Quiz lines based on charts
[Start of section]
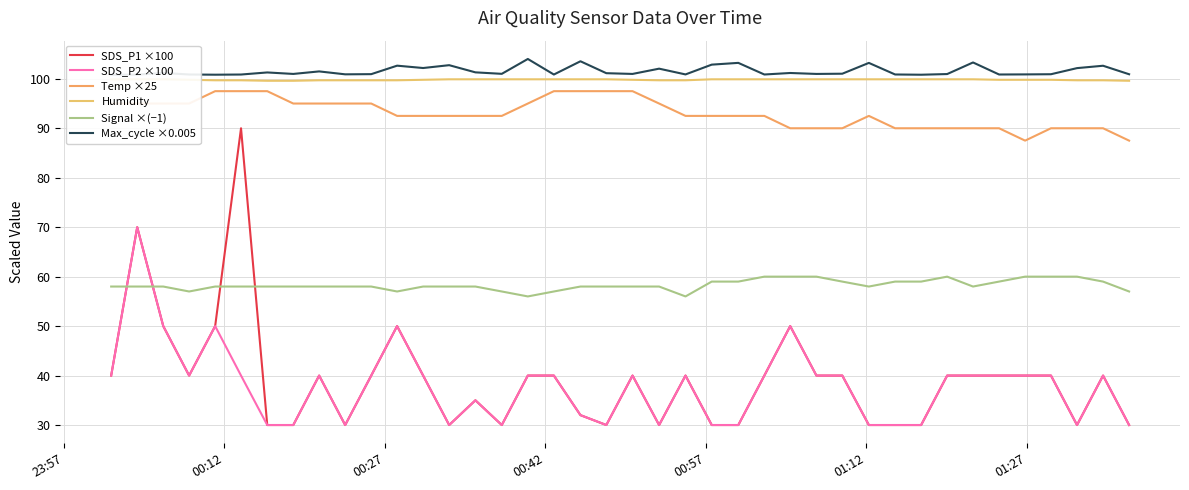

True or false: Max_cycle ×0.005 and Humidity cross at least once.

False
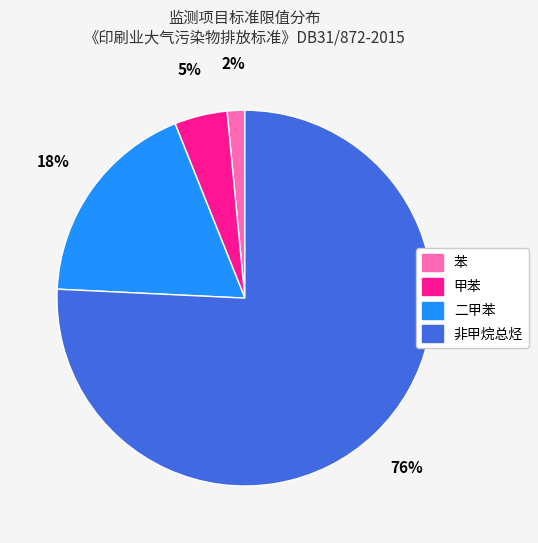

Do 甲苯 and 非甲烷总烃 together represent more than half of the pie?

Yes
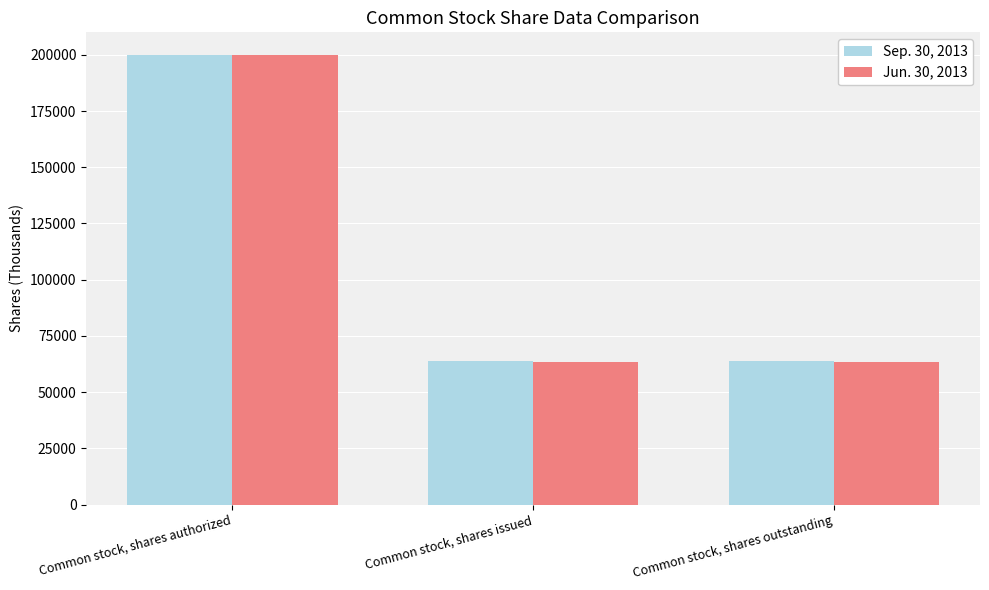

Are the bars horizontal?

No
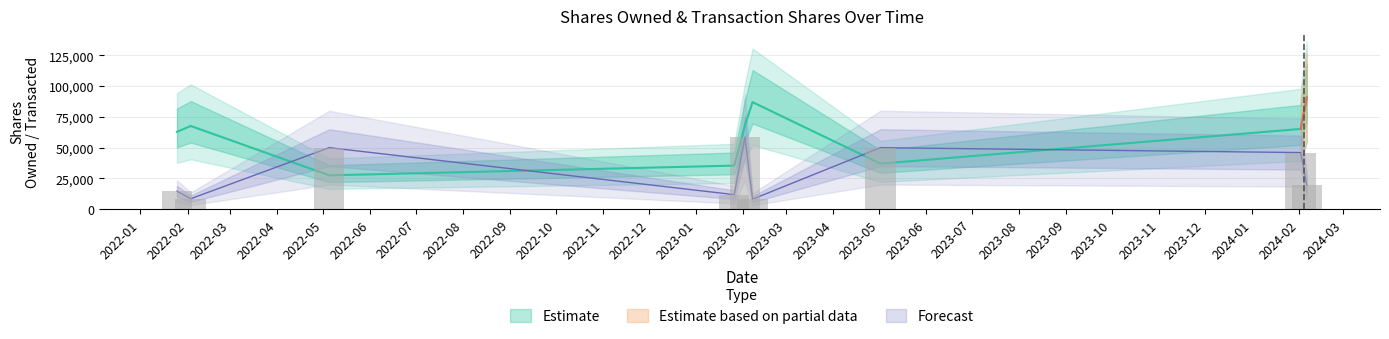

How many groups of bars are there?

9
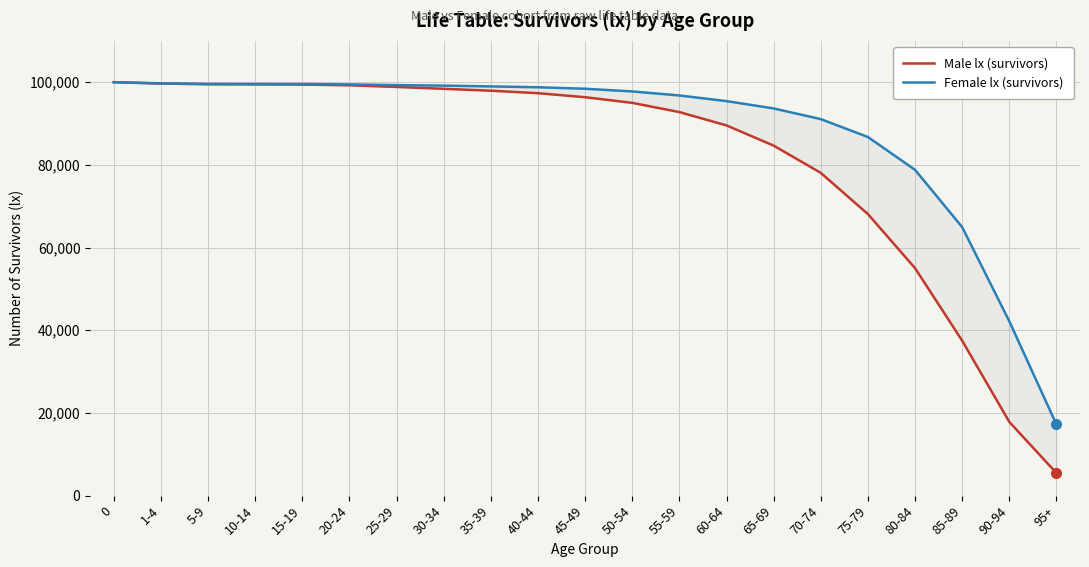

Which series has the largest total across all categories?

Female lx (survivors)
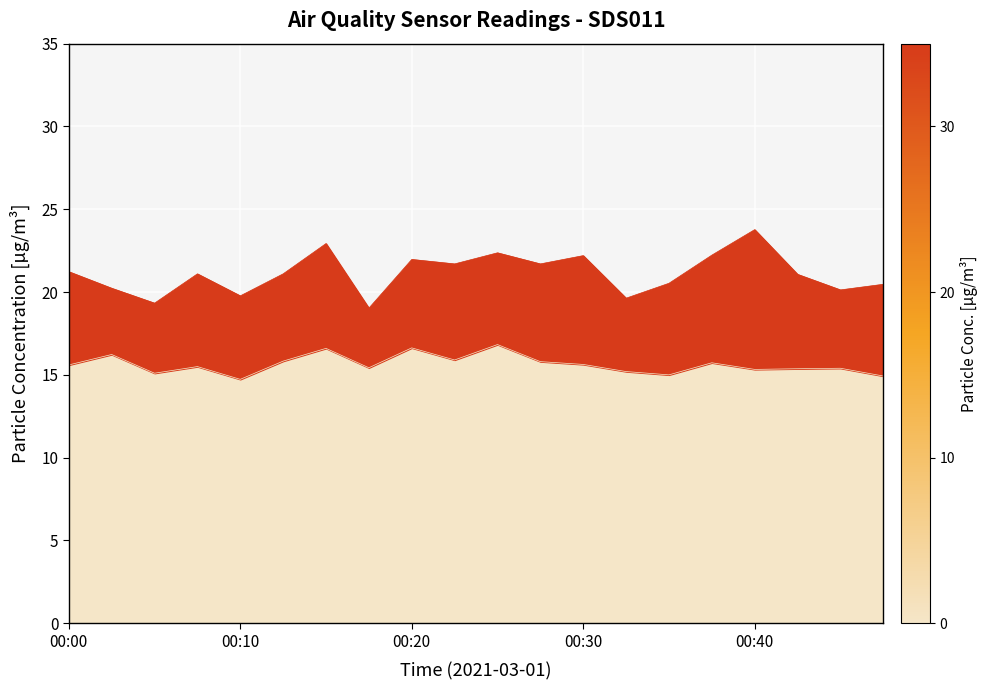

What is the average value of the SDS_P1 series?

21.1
[End of section]
REQUIRED ACTION: Write out the lines above exactly, from the line with "How many groups of bars are there?" through the end, leaving out the pictures.

ANSWER BOX:
How many groups of bars are there?

9

Which series has the largest total across all categories?

Female lx (survivors)

What is the average value of the SDS_P1 series?

21.1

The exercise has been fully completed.